Herzlich Willkommen!

Auf diesen Seiten finden Sie Informationen über das ehemalige jüdische Leben im Kraichgau mit Schwerpunkt Eppingen, einer Stadt in Baden-Württemberg, sowie über wichtige jüdische Gebäude und Einrichtungen der Stadt und Umgebung.

Wir sind bald mit neuen Informationen und News über unsere Arbeitsgemeinschaft und das Leben der Juden in Eppingen online. Wir bitten um Verständnis, dass die Seite (noch) alte Texte beinhaltet.

Lage von Eppingen


Eppingen liegt im Herzen des Kraichgaus, ca. 25 km westlich von Heilbronn, 40 km südöstlich von Heidelberg und 50 km östlich von Karlsruhe. Mit all seinen Stadtteilen hat Eppingen über 20 000 Einwohner und ist große Kreisstadt im Landkreis Heilbronn.

1. Geschichte der jüdischen Gemeinde in Eppingen:

Man schätzt, dass sich schon im 14. Jahrhundert Juden in Eppingen ansiedelten. Außerdem war hier für einige Zeit die wohl wichtigste jüdische Religionsgemeinschaft in ganz Baden.
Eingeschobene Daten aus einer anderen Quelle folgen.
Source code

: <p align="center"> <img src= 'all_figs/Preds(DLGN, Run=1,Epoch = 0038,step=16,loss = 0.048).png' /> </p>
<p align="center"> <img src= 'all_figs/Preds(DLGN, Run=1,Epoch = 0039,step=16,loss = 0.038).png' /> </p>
Doch mit dem Nationalsozialismus wurde das jüdische Leben in Eppingen vollends ausgelöscht.

Das Schicksal der ehemals jüdischen Mitbürger stellte in Eppingen allerdings bis in die 80er Jahre hinein ein weitgehend vergessenes Kapitel der Stadt-und Religionsgeschichte dar (siehe auch: was bisher getan wurde). Erst im Laufe der letzten Jahre stellten verschiedene Personen Recherchen zu diesem wichtigen Thema an.

2. Entstehung und Zielsetzung unseres Projekts:

Im Frühjahr 2001 befasste sich unsere damalige 10. Klasse in Religion bei Frau Daubmann mit dem Thema Judentum bzw dem jüdischen Leben im Kraichgau. Zur gleichen Zeit schrieb Michael Heitz seine Diplomarbeit zu genau diesem Thema. Zu uns in den Unterricht eingeladen führte er uns in die Spuren des reichen jüdischen Lebens vor Ort ein und vermittelte einen Briefkontakt zu Herrn Werner Frank, einem ehemaligen jüdischen Mitbürger, der heute in den USA lebt.

Deutlich hörten wir den Wunsch der ehemaligen Eppinger Juden nach einer offiziellen Einladung und Begegnung heraus, die bis dahin noch nicht stattgefunden hatte.
Diese Tatsache war für uns Anlass, uns selbst mit dem Holocaust und dem Antisemitismus auseinanderszusetzen. Was Teil unserer Stadtgeschichte war und ist – und sei es auch ein dunkles Kapitel - darf nicht in Vergessenheit geraten!
Der Wunsch unserer Projektgruppe ist es deshalb, die Erinnerung an die Geschichte der früheren jüdischen Mitbürger Eppingens mit dieser Homepage lebendig zu halten und zu einer Auseinandersetzung mit ihr anzuregen.

Die Ergebnisse unserer Nachforschungen veröffentlichten wir in dieser Homepage, für die wir auch anlässlich des Gedenktages der Holocaustopfer am 26. Januar 2002 zur Jugendbegegnung des Deutschen Bundestages eingeladen wurden.

3. Begegnungswoche:

Auch die Stadt zeigte Interesse an unserer Recherche und lud uns zu einer Präsentation unserer Homepage ein. Das Anliegen, eine Begegnungswoche für die ehemals jüdischen Mitbürger und der Eppinger Bevölkerung ins Leben zu rufen, wurde dankbar aufgenommen und mündete rasch in die Vorbereitungen durch ein Komitee.

Im Herbst 2002 war es dann soweit. In der Woche vom 13. bis 19. Oktober kamen fünf ehemalige Eppinger und ihre Begleiter, die sogar zum Teil ihre Kinder und Enkel mitbrachten, nach Eppingen.
Die Resonanz der Eppinger Bevölkerung war überwältigend. In dieser Woche kam es zu vielen intensiven Gesprächen zwischen den Gästen und der Bevölkerung; alte Kontakte wurden aufgefrischt und neue geknüpft.

Neben dem Besuch der Gäste im Schulunterricht, einem öffentlichen Podiumsgespräch und Vorträgen war vor allem auch die Gedenkstunde auf dem jüdischen Friedhof und an der Stelle der ehemaligen neuen Synagoge eine wichtige Station auf dem Weg zueinander. Erste Schritte der Versöhnung wurden getan, weitere sind auch in Zukunft notwendig.

Am Ende dieser Begegnung waren sich alle einig, dass die Kontakte intensiviert und auch die heutige Generation unbedingt miteingebunden werden soll.